Myślę, że błędność tego rozumowania bierze się z pomieszania zasad egzegezy z krytyką tekstu. W egzegezie rzeczywiście jest tak, że werset niejasny tłumaczymy kontekstem bliższym, dalszym bądź analogią. Nie ma to jednak przełożenia na ustalanie brzmienia tekstu pierwotnego!Jedne teksty greckie podają tak, z kolei drugie inaczej, więc nie wiadomo po prostu i wówczas następnie w pierwszej kolejności decyduje tu zazwyczaj bezpośredni kontekst, potem inne miejsca traktujące o tym samym , a gdy i to nie pomoże to ostatecznie treść całej Biblii. No tak to się niestety dzieje gdy powstają tego typu trudności.
Z podobnym zjawiskiem faworyzowania egzegezy kosztem wierności przekładu mamy do czynienia w sytuacji, gdy jakiś werset jest wieloznaczny, ale jedno z tych znaczeń jest „nieortodoksyjne”. Wówczas PNŚ tłumaczy tak, aby ta wieloznaczność oryginału była niewidoczna dla czytelnika.
Kolejny charakterystyczny przykład egzegezy ŚJ. Co zrobić z wersetem expressis verbis nieakceptowalnym? Znaleźć inny, który by go unieważnił! A jak to uzasadnić? Tak zwanym ‘kontekstem całej Biblii’!...pomocny okazuje się inny fragment z ew. Jana czy Mateusza, kiedy Jezus mówił 'o świątyni ciała swego, że ją sam wzniesie po zburzeniu'. Ale czy rzeczywiście po swojej śmierci sam ją wzniósł? No tak, bo tak pisze ktoś powie:
'Zburzcie tę świątynię, a ja w trzy dni ją wzniosę' (Jn 2:19).
'mam moc ją zburzyć i odbudować bo taki nakaz dostałem od Ojca'
I wielu w tym momencie podchwytuje tylko ten jeden fragment i tak uważa, natomiast prawda staje się już całkiem inna i klarowna, gdy się przeczyta werset z Dz 2r gdzie czytamy że: 'tego Jezusa zmartwychwzbudził Bóg' (Dz 2. 32).
Moim zdaniem, nie mamy tu wcale do czynienia z synchronizowaniem rozbieżnych wersetów, ale z dekretowaniem wyższości jednych nad drugimi.
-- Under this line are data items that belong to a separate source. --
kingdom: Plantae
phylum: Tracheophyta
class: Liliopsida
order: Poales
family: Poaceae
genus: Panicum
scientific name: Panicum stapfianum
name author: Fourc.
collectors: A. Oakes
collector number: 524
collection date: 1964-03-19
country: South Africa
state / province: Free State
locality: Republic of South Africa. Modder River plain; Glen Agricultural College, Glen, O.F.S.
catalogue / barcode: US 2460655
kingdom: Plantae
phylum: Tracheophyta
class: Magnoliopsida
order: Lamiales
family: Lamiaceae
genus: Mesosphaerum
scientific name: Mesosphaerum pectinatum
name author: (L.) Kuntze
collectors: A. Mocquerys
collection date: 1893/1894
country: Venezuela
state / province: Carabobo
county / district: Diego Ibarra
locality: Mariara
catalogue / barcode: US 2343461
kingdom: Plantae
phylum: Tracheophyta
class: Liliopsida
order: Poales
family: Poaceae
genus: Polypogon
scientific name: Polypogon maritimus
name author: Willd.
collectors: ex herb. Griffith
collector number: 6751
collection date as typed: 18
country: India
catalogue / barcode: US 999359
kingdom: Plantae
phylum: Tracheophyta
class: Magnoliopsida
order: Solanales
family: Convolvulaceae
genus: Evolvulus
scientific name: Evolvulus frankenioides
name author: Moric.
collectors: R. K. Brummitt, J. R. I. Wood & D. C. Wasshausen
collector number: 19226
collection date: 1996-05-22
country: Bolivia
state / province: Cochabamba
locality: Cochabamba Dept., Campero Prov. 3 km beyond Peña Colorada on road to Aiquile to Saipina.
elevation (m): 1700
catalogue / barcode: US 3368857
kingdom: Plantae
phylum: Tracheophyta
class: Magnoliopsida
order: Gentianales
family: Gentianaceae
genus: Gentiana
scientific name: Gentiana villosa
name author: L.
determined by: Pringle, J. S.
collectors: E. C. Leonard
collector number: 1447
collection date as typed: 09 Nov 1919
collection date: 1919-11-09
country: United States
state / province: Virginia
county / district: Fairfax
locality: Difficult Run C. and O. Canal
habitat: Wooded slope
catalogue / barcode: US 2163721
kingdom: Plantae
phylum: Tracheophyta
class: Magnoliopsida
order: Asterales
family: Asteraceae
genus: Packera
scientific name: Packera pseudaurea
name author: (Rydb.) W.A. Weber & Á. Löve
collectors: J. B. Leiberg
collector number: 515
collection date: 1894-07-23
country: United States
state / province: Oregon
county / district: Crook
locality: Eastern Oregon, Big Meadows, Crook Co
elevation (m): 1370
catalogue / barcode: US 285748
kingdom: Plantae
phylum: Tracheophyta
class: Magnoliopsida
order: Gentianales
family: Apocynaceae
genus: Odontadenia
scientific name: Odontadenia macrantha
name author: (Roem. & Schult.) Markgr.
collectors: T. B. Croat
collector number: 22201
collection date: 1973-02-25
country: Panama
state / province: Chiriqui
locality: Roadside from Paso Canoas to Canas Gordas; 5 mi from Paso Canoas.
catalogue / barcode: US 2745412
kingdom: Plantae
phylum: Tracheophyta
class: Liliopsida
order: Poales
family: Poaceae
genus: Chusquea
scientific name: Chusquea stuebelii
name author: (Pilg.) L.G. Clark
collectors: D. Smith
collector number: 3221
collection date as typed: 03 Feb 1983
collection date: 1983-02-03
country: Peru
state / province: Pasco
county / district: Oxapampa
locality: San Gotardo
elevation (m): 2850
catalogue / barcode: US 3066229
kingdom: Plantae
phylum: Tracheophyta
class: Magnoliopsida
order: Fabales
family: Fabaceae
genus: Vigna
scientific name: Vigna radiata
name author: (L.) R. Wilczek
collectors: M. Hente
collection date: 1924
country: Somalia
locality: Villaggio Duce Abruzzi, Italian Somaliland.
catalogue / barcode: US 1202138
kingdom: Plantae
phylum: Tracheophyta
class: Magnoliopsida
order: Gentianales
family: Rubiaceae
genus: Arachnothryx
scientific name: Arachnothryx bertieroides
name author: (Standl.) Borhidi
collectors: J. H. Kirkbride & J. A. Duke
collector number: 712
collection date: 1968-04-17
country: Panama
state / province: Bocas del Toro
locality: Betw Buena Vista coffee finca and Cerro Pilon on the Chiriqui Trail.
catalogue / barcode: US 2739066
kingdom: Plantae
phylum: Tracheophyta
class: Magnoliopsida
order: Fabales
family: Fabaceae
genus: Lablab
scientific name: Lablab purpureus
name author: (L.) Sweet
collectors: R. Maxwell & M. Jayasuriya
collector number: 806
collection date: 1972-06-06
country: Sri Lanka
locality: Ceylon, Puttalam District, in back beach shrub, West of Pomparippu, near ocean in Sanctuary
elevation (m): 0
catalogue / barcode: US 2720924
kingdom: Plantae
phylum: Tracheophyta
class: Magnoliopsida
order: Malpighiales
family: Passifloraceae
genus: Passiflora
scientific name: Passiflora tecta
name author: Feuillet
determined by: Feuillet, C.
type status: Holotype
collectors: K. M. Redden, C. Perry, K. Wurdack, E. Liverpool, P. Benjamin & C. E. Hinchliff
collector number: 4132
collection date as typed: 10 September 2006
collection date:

A mówiąc wprost: ze zwalczaniem jednych innymi. W omawianym przypadku Belszaccar7 nawet nie metaforyzuje wypowiedzi Jezusa. Jest ona „niejasna” i jako taka nieważna. Po prostu.
Innym typowym dla ŚJ sposobem argumentowania jest w zacytowanym fragmencie: „nie musi [to] koniecznie oznaczać, że…”. W praktyce wygląda to tak, że ŚJ najpierw wskazuje na wieloznaczność dyskutowanego wersetu, a już po kilku zdaniach uznaje za oczywiste, że jest to jedynie słuszna egzegeza.